“Moon in a barrel: you never know just when the bottom will fall out.”
Mabutsu (19th Century Japanese haiku poet)
So, August as usual is the period of the “dog days” of summer, usually a great opportunity to catch up on reading. A site I commend to you for all things investment is Hurricane Capital, recommended to me by my friend Michael Mauboussin, of Credit Suisse. Among other things Michael pointed out that the writer of this blog (from Sweden) had posted all of Michael’s strategy and thought pieces going back for years. A recent one, which I would suggest is worth a read is entitled, “Thirty Years – Reflections on the Ten Attributes of Great Investors.” You will discover as you look at the listed attributes, Michael’s bias, is disclosed up front: he believes in economic value which joined with constant learning and teaching, and varied inputs that, when combined with rigorous framework, can lead to insight, consistent with Charlie Munger’s faith in the “mental models” approach to investing.
I was especially struck by the tenth listed attribute – “Read (and keep an open mind)”. Mauboussin relates how yearly, Columbia Business School sends a group of students to Omaha to meet with Todd Combs and Warren Buffett. In a recent visit, Combs apparently suggested to the students that they target reading 500 pages a day. And note that we are not talking about reading in business or finance. Rather, the habit of intellectual curiosity pushes voracious readers to move into ever expanding subject areas, since good ideas may spring from multiple origins. Indeed, to be able to recognize the cusp of change requires reading primarily for education but also for entertainment. The other important thing is to not establish “safe zones” in your reading but rather, seek out things that you don’t either agree with or, that challenge your previous and comfortably held beliefs.
My point here is this – that intellectual curiosity is one of those cultural determinants that sets the tone for a successful investment research methodology. One of the first times I had a discussion at length with Robert Sanborn after I joined Harris Associates was when he was excited after reading the book Guns, Germs, and Steel: The Fate of Human Societies by Jared Diamond, which influenced his thinking on investments in a number of ways. Robert was an avid reader, always with a book on his desk that was his current read, and in diverse areas of biography, history, or science, among other things.

TASKS TO CARRY OUT:
1 – Answer these questions using the essay on investors and reading:
(a) Who recommended the site Hurricane Capital to the writer?
(b) How many pages a day did Todd Combs suggest the students aim to read?
(c) Which book had Robert Sanborn excited when the writer first talked with him at length?
2 – Reproduce the passage of the essay on investors and reading between "My point here" and "among other things.", inclusive.
3 – Write a continuation of the essay on investors and reading, picking up after its final sentence.

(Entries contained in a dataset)
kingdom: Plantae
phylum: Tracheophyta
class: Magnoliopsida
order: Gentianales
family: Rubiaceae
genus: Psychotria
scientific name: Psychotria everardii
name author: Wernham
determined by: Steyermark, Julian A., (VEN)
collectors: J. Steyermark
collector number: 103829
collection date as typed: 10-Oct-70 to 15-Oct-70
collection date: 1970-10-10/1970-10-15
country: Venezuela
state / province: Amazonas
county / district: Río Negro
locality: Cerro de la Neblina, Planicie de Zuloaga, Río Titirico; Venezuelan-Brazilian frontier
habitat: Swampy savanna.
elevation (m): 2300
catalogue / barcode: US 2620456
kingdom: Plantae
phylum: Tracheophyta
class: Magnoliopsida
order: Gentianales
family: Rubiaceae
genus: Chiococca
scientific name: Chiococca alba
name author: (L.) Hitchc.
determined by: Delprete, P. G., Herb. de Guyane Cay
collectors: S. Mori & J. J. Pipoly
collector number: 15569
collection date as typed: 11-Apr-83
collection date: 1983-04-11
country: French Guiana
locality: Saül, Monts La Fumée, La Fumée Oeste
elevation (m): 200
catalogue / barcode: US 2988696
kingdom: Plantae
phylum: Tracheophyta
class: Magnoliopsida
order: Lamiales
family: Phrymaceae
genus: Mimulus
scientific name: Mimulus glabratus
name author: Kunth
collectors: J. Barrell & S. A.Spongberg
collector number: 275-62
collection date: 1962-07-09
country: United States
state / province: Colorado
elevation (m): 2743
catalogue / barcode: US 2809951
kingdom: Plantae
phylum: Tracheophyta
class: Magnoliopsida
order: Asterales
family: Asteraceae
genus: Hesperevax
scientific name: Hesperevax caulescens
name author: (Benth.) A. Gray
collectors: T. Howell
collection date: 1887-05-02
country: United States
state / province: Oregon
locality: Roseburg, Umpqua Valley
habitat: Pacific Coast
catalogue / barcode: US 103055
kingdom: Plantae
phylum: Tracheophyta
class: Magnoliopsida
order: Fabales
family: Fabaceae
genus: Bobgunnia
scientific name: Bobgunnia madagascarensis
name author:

OUTPUTS IN ORDER:
1 –
(a) Michael Mauboussin of Credit Suisse.
(b) 500 pages a day.
(c) Guns, Germs, and Steel: The Fate of Human Societies by Jared Diamond.

2 –
My point here is this – that intellectual curiosity is one of those cultural determinants that sets the tone for a successful investment research methodology. One of the first times I had a discussion at length with Robert Sanborn after I joined Harris Associates was when he was excited after reading the book Guns, Germs, and Steel: The Fate of Human Societies by Jared Diamond, which influenced his thinking on investments in a number of ways. Robert was an avid reader, always with a book on his desk that was his current read, and in diverse areas of biography, history, or science, among other things.

3 –
In 2004 and 2005, I was involved in the interviewing process for hiring analysts. A believer in the Hyman Rickover School of interviewing, I was always trying to find intellectually curious people who would not be just like everyone else at the firm. I wanted them to be inquiring about life in general, and show it both in their professional and personal interests. One of my favorite questions was what people read for fun, if anything. I will leave it to you to imagine my response when the answer I got one day was, “My reading for fun is all of the quarterly reports written by the people at Longleaf, as well as Buffett’s annual letters, and what you all write.”
There is a somewhat humorous codicil to this story. A few months later, I was having lunch with a friend in charge of an investment analysis effort at a financial research publishing firm based here in Chicago. She told me that one reason for the lunch was they wanted to pick my brain on what criteria I looked for in determining the kind of person who could become a successful investment analyst. I said I am not sure you want to do that as I am not involved in the interviewing process. She insisted that no, they were really interested in the criteria I would use for selecting people. So, over a long lunch, I gave her my thoughts. She left with a long list of notes.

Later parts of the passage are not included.